TikTok is clarifying to its European users that their data may be accessible to employees outside the continent, including in China, amid political and regulatory concerns about Chinese access to user information on the platform, reports The Guardian.

Countries, where TikTok employees may have access to European user data, include Brazil, Canada, and Israel, as well as the United States and Singapore, where European user data is currently stored.

Elaine Fox, TikTok’s head of privacy in Europe, said:

“Based on a demonstrated need to do their job, subject to a series of robust security controls and approval protocols, and by way of methods that are recognised under the GDPR [the EU’s general data protection regulation], we allow certain employees within our corporate group located in Brazil, Canada, China, Israel, Japan, Malaysia, Philippines, Singapore, South Korea, and the United States, remote access to TikTok European user data.”

The data may be used to audit various aspects of the platform, including the performance of its algorithms that recommend content to users, as well as to identify intrusive automated accounts. TikTok previously admitted that some of its users’ data was accessed by employees of parent company ByteDance in China.
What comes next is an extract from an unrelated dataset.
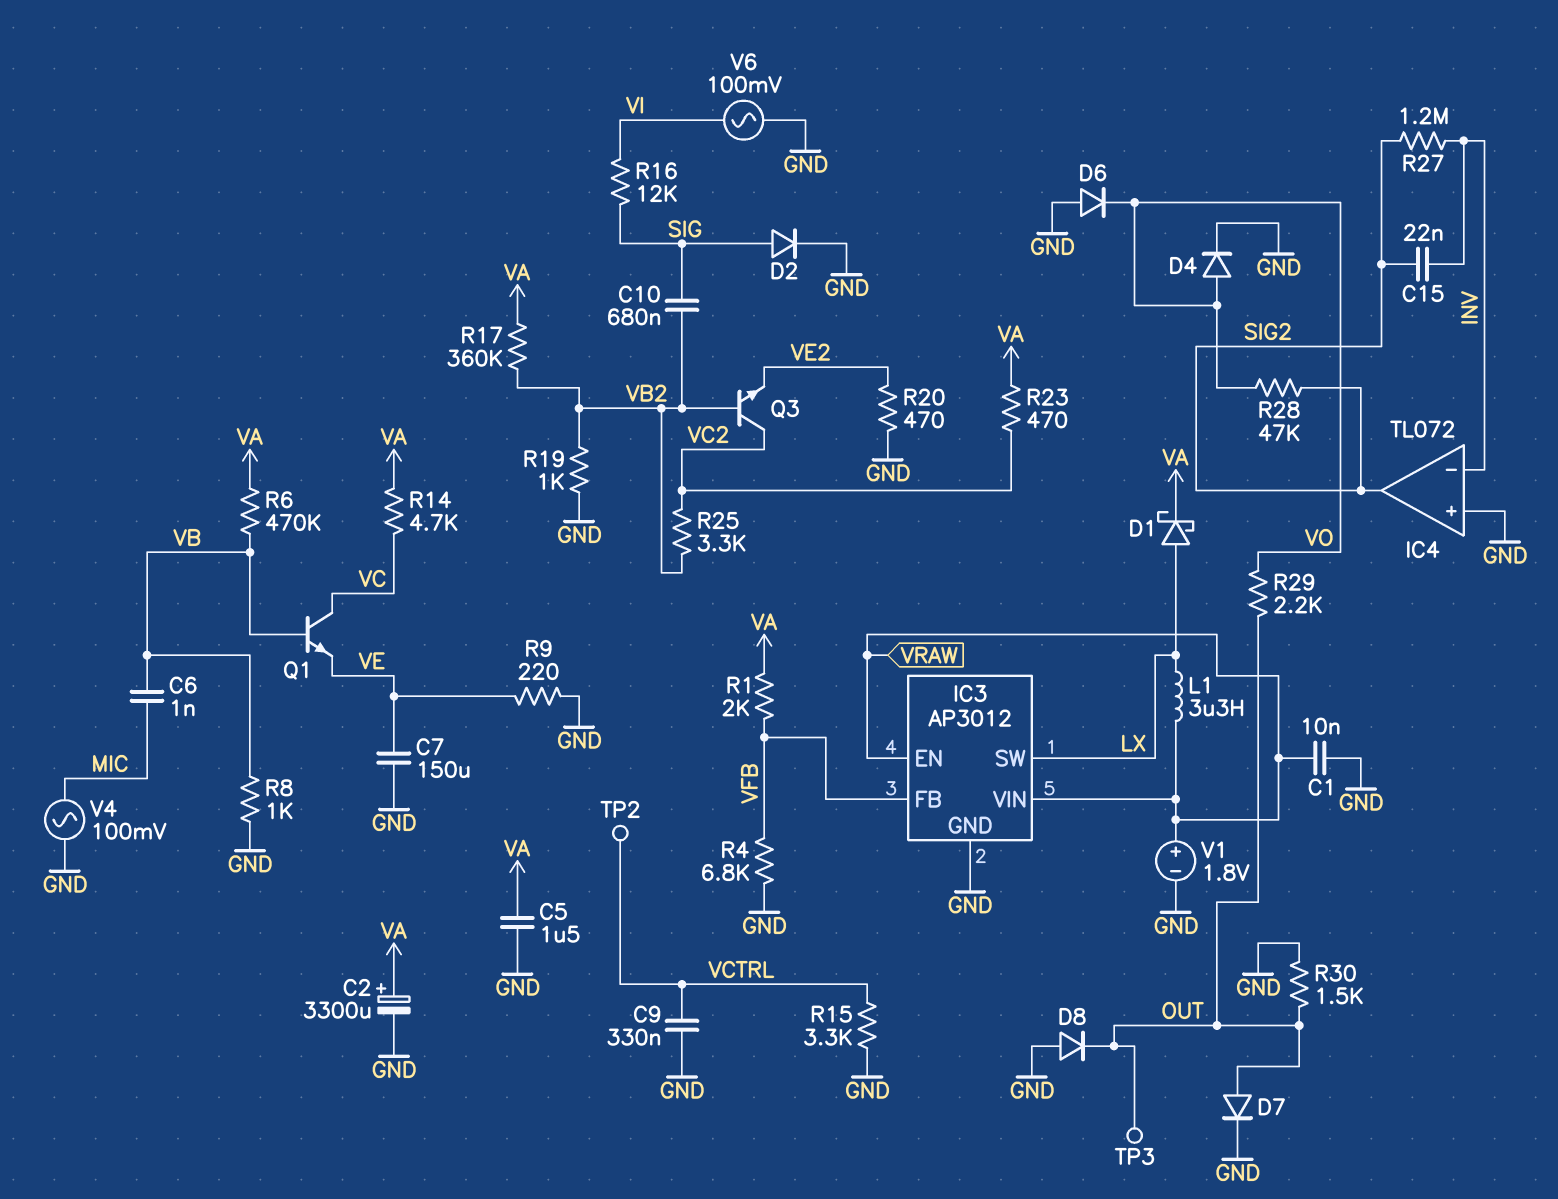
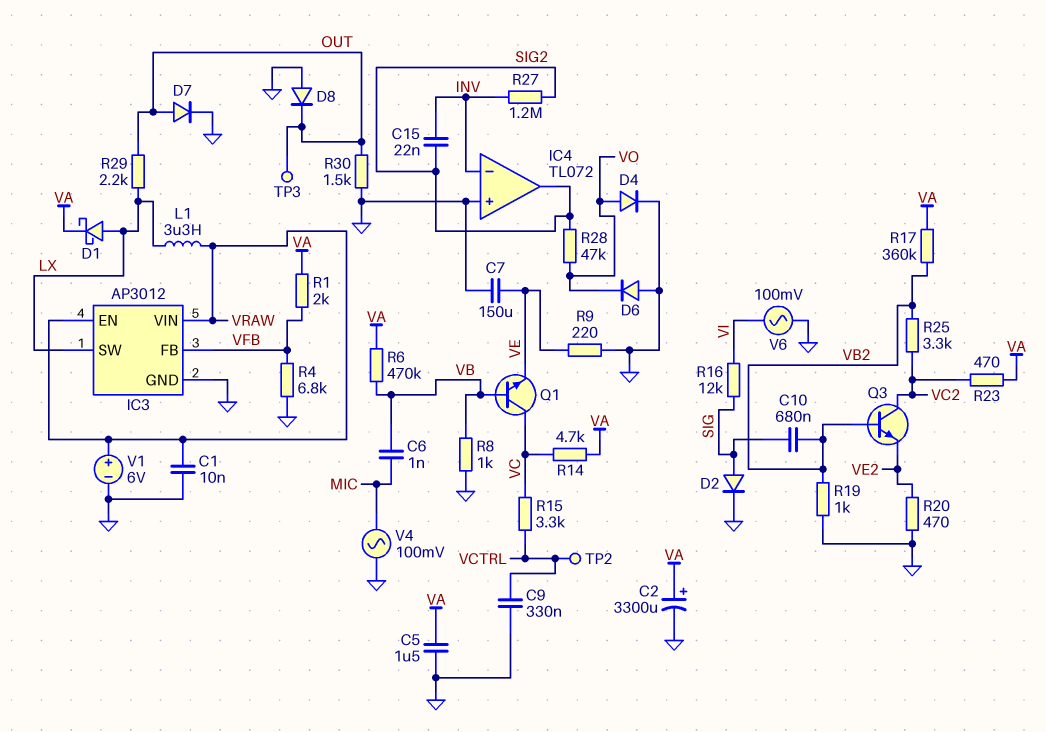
R15: 3.3k (GND, VCTRL) -> 3.3k (VC, VCTRL)
R29: 2.2k (OUT, VO) -> 2.2k (LX, OUT)
V1: 1.8V (plus VRAW, minus GND) -> 6V (plus VRAW, minus GND)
The update to the privacy policy, which applies to the UK, the European Economic Area and Switzerland and takes effect on December 2, comes amid political and regulatory pressure over the use of data generated by the app, which has more than a billion users worldwide.

Michael Veale, associate professor of digital law at University College London, said that under the recent EU decision, data transfers between the bloc and China will have to be screened for security. According to the European Court of Justice’s ruling, known as Schrems II, certain data transfers outside the EU must take into account “the level of protection”, with a particular focus on access by public authorities to user data.